Information provided:
-- Opening Marker --
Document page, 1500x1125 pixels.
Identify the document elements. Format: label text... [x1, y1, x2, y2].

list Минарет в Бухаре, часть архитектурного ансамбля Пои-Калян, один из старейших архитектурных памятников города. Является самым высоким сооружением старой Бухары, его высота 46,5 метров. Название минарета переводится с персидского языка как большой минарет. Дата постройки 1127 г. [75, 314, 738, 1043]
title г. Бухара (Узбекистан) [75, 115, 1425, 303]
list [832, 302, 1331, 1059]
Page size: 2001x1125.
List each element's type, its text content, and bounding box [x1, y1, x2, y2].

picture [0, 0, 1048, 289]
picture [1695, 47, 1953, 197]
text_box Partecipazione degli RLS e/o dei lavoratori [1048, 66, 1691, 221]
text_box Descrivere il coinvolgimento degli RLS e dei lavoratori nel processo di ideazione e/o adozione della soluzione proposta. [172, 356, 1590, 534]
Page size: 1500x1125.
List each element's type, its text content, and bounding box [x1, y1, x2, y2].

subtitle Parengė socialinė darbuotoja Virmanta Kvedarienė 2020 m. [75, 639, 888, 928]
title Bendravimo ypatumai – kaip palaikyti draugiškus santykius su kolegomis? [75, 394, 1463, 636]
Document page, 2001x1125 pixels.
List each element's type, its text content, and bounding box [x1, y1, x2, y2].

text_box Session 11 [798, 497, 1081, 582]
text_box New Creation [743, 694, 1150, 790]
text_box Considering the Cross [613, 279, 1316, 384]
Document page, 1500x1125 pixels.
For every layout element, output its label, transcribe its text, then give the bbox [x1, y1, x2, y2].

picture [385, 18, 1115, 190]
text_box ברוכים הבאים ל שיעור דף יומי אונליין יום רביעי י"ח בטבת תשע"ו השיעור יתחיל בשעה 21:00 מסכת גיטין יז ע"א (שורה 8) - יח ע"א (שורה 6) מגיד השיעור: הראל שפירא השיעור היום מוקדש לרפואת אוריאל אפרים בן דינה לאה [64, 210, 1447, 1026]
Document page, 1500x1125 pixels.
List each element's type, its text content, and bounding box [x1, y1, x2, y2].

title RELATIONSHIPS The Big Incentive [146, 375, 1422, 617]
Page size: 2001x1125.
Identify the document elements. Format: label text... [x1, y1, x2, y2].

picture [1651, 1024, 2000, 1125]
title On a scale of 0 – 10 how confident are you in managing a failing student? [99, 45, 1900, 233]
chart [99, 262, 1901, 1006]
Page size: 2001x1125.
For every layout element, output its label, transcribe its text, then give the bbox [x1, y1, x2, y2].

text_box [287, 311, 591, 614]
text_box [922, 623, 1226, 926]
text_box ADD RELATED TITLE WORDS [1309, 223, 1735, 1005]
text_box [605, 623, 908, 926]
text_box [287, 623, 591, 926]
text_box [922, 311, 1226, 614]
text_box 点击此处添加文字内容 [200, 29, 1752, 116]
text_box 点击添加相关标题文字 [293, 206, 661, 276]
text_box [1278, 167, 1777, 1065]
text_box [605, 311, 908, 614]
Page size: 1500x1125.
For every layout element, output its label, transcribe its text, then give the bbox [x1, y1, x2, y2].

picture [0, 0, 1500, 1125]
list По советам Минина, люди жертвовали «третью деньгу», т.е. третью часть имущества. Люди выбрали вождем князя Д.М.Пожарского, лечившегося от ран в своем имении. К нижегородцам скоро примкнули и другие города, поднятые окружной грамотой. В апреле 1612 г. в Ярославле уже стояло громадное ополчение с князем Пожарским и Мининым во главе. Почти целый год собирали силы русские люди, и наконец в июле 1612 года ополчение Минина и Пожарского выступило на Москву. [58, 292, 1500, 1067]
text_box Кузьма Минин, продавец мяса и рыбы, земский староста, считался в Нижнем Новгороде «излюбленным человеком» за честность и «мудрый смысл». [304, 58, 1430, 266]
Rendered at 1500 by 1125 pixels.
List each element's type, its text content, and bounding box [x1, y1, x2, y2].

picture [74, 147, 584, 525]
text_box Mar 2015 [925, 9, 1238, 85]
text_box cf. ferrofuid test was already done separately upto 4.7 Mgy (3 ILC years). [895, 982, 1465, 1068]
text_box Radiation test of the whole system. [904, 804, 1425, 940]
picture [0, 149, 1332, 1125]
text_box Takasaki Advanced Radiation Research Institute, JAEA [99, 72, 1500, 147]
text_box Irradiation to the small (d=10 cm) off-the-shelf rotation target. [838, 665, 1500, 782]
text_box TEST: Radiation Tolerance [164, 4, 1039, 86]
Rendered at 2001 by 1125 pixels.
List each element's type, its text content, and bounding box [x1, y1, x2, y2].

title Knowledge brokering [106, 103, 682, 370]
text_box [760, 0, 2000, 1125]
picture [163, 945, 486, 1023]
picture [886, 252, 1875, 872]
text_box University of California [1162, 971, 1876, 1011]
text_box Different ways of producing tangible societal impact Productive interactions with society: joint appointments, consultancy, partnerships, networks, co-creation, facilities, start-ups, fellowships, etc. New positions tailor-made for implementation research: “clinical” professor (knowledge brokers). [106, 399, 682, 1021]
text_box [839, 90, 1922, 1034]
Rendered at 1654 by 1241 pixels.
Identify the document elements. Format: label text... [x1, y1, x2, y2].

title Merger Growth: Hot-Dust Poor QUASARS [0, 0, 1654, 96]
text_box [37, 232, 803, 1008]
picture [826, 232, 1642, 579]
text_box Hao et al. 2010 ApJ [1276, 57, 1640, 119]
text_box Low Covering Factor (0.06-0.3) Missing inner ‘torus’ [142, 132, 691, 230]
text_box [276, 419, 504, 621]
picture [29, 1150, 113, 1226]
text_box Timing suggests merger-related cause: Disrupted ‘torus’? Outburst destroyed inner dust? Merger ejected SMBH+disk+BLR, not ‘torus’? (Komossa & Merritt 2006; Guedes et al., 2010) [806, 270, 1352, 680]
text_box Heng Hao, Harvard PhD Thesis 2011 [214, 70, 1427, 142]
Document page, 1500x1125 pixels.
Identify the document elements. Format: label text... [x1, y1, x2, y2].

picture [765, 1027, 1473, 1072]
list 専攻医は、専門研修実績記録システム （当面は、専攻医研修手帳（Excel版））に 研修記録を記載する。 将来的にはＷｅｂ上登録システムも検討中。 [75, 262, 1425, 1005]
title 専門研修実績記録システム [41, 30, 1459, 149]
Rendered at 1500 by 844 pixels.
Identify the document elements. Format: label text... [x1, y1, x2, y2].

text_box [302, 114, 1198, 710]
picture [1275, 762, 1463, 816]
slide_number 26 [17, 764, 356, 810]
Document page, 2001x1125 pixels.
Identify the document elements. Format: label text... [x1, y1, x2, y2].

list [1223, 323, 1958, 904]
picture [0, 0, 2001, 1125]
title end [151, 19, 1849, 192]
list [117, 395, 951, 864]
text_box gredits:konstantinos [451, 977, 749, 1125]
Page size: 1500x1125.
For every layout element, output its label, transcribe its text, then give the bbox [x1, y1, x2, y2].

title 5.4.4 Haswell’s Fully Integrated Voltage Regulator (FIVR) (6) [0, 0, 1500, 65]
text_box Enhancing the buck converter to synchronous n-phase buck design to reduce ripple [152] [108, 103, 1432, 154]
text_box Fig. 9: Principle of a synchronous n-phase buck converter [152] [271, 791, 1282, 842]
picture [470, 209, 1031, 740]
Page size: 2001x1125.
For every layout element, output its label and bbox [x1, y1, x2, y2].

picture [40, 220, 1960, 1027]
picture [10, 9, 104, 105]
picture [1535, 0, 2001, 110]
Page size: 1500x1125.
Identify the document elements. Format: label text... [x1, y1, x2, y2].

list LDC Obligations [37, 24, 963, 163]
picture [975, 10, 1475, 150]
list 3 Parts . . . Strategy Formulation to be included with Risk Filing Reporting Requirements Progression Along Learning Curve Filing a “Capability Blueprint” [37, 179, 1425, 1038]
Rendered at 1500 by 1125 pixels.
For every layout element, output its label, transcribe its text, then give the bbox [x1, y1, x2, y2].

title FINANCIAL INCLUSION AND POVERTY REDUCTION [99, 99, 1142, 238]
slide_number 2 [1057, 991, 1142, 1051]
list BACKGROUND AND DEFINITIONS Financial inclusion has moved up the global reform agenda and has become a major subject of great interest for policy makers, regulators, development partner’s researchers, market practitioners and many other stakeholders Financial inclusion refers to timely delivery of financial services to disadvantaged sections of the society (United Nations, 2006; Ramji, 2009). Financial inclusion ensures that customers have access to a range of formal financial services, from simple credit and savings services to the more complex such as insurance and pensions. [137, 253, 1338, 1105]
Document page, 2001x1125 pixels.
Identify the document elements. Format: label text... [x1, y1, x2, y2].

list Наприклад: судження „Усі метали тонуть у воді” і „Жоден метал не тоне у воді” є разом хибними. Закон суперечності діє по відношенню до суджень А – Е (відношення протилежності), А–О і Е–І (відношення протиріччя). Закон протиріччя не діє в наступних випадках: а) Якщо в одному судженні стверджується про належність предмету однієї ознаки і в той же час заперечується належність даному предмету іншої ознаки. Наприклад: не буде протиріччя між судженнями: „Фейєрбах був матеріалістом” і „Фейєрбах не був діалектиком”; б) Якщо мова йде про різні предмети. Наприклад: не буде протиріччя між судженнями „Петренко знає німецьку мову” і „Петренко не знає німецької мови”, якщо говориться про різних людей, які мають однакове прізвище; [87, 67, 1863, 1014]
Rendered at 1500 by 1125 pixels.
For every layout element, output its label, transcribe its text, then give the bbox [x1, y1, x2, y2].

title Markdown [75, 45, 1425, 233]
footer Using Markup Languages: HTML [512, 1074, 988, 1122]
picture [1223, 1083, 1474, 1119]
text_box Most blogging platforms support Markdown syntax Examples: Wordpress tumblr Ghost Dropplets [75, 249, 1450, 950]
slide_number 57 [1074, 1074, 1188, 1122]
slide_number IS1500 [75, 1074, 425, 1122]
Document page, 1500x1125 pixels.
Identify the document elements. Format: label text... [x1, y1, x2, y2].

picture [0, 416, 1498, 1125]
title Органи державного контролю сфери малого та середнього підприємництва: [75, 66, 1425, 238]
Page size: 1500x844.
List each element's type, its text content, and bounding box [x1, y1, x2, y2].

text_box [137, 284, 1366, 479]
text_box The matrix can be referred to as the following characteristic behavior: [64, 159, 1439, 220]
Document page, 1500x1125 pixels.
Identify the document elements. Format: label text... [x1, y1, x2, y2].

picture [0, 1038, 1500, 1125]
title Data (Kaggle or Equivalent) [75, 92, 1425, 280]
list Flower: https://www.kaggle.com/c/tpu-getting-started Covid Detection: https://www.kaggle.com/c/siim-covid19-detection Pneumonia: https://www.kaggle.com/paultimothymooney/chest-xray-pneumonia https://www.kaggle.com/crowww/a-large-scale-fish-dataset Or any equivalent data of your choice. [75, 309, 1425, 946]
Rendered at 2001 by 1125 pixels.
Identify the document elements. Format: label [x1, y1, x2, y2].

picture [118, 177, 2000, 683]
-- Closing Marker --
Your task:
What you copy out must be exactly the lines from the line containing "text_box [137, 284, 1366, 479]" through the end of the records.

Written response:
text_box [137, 284, 1366, 479]
text_box The matrix can be referred to as the following characteristic behavior: [64, 159, 1439, 220]
Document page, 1500x1125 pixels.
Identify the document elements. Format: label text... [x1, y1, x2, y2].

picture [0, 1038, 1500, 1125]
title Data (Kaggle or Equivalent) [75, 92, 1425, 280]
list Flower: https://www.kaggle.com/c/tpu-getting-started Covid Detection: https://www.kaggle.com/c/siim-covid19-detection Pneumonia: https://www.kaggle.com/paultimothymooney/chest-xray-pneumonia https://www.kaggle.com/crowww/a-large-scale-fish-dataset Or any equivalent data of your choice. [75, 309, 1425, 946]
Rendered at 2001 by 1125 pixels.
Identify the document elements. Format: label [x1, y1, x2, y2].

picture [118, 177, 2000, 683]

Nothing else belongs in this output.